_Your instructions_
Recast the listing, from its start through the line containing "export const myFeature", as a Markdown table with the columns Row and Listing line, numbering each row and omitting blank lines.

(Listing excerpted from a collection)
— start —

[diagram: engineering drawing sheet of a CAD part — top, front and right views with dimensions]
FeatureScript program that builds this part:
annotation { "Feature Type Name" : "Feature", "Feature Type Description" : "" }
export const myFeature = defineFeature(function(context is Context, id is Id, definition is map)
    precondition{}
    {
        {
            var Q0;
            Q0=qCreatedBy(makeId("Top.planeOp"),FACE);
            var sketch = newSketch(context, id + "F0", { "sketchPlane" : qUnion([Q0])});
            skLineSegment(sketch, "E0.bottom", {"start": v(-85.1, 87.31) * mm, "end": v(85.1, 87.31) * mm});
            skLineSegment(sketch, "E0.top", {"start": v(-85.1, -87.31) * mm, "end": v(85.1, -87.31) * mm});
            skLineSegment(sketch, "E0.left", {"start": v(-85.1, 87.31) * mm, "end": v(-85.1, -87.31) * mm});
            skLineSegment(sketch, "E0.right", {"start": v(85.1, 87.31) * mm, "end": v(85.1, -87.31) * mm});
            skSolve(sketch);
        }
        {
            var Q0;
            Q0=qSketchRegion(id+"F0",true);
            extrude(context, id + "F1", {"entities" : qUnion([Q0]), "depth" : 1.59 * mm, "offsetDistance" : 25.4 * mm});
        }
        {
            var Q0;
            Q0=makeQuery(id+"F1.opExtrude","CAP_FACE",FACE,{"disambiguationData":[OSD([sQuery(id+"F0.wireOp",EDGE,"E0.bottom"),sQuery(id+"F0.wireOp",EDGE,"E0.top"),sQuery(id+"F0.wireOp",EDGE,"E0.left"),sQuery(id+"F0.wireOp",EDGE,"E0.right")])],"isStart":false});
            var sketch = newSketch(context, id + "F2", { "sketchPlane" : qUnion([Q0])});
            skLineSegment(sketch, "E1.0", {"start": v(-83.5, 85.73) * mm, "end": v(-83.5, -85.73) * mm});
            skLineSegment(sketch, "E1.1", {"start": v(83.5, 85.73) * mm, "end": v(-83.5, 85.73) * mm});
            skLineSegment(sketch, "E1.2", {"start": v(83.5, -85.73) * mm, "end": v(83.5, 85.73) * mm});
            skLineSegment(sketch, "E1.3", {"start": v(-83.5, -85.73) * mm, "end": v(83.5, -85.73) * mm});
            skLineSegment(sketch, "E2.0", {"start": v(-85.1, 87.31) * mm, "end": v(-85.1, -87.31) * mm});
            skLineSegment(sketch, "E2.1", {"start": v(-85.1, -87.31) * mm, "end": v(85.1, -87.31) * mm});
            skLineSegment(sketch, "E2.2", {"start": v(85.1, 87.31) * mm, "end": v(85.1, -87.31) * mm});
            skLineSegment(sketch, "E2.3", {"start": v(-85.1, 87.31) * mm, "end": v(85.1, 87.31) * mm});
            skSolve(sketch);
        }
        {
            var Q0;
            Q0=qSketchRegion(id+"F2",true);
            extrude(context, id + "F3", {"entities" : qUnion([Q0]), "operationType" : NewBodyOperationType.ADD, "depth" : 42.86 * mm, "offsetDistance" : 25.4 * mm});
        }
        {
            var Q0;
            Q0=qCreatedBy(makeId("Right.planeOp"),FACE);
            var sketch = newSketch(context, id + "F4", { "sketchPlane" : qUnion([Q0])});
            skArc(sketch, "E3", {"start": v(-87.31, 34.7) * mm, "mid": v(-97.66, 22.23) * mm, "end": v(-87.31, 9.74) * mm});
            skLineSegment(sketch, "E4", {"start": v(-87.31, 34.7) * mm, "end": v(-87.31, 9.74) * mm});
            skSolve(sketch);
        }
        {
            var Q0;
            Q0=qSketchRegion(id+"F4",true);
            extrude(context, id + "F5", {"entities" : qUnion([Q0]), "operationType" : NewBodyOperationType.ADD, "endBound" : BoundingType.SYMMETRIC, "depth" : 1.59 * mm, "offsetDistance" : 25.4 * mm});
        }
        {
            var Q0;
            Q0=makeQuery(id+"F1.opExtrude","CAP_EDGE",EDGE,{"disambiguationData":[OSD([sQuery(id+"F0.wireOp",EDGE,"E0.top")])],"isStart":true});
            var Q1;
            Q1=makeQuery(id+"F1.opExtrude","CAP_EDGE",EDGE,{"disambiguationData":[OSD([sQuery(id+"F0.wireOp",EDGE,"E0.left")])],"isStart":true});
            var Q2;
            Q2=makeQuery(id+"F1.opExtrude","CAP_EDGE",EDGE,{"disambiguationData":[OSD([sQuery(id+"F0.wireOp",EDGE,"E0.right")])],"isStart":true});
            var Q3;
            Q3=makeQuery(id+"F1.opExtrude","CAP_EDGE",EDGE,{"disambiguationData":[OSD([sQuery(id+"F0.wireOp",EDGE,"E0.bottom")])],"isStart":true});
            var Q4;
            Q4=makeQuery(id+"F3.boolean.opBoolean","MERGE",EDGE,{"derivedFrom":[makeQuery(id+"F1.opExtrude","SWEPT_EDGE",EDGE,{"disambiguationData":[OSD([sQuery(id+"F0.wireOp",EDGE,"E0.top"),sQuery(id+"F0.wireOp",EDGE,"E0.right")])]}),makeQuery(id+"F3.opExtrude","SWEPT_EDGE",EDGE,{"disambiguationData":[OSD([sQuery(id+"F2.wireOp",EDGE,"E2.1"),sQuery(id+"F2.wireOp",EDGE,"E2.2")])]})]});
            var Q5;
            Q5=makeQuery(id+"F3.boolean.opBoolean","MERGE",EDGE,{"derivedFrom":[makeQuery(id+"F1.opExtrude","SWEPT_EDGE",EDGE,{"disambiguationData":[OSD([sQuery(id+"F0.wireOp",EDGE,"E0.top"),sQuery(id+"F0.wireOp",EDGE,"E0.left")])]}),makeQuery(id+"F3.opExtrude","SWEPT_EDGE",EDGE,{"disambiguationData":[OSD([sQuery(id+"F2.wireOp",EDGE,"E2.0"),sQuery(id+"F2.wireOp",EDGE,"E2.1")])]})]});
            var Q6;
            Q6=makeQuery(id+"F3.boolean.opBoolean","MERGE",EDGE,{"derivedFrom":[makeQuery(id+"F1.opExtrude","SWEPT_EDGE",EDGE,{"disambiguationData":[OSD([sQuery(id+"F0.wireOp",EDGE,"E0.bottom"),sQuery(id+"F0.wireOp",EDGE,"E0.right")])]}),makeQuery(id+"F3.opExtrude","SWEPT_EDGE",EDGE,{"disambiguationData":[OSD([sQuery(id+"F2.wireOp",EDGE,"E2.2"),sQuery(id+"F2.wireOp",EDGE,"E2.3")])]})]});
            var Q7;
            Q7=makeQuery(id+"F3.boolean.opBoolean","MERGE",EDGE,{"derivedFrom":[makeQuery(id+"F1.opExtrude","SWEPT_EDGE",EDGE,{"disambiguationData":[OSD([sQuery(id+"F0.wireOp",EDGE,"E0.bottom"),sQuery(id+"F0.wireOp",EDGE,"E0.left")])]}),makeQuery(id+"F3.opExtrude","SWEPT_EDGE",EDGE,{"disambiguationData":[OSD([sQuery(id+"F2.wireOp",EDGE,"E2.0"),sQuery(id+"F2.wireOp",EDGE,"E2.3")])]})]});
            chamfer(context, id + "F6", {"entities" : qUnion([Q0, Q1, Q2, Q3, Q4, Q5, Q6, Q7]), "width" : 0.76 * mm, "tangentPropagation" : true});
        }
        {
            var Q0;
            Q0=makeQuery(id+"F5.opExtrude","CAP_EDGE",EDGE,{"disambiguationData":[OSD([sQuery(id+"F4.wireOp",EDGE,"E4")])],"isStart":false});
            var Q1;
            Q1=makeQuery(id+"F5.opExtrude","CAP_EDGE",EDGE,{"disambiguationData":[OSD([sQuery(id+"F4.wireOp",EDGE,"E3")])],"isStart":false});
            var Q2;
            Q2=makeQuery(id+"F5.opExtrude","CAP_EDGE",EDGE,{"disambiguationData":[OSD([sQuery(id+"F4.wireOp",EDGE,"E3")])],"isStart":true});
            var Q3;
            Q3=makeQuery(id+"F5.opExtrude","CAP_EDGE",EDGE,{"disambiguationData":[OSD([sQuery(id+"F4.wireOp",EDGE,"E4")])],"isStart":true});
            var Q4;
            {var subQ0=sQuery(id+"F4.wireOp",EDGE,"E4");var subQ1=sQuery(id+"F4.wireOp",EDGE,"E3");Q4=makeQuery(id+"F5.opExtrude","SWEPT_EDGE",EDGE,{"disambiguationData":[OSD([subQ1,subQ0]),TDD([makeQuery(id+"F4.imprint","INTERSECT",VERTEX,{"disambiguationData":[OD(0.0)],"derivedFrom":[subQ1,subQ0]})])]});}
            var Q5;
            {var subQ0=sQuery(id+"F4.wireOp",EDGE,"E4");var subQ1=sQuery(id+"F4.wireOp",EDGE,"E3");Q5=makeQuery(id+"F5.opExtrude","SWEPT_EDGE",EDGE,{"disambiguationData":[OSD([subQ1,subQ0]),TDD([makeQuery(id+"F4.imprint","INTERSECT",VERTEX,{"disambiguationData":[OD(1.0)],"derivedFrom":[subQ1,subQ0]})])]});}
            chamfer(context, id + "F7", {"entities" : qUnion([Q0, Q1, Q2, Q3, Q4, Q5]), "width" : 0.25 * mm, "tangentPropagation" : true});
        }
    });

— end —

_Output for this exercise_
| Row | Listing line |
|---|---|
| 1 | [diagram: engineering drawing sheet of a CAD part — top, front and right views with dimensions] |
| 2 | FeatureScript program that builds this part: |
| 3 | annotation { "Feature Type Name" : "Feature", "Feature Type Description" : "" } |
| 4 | export const myFeature = defineFeature(function(context is Context, id is Id, definition is map) |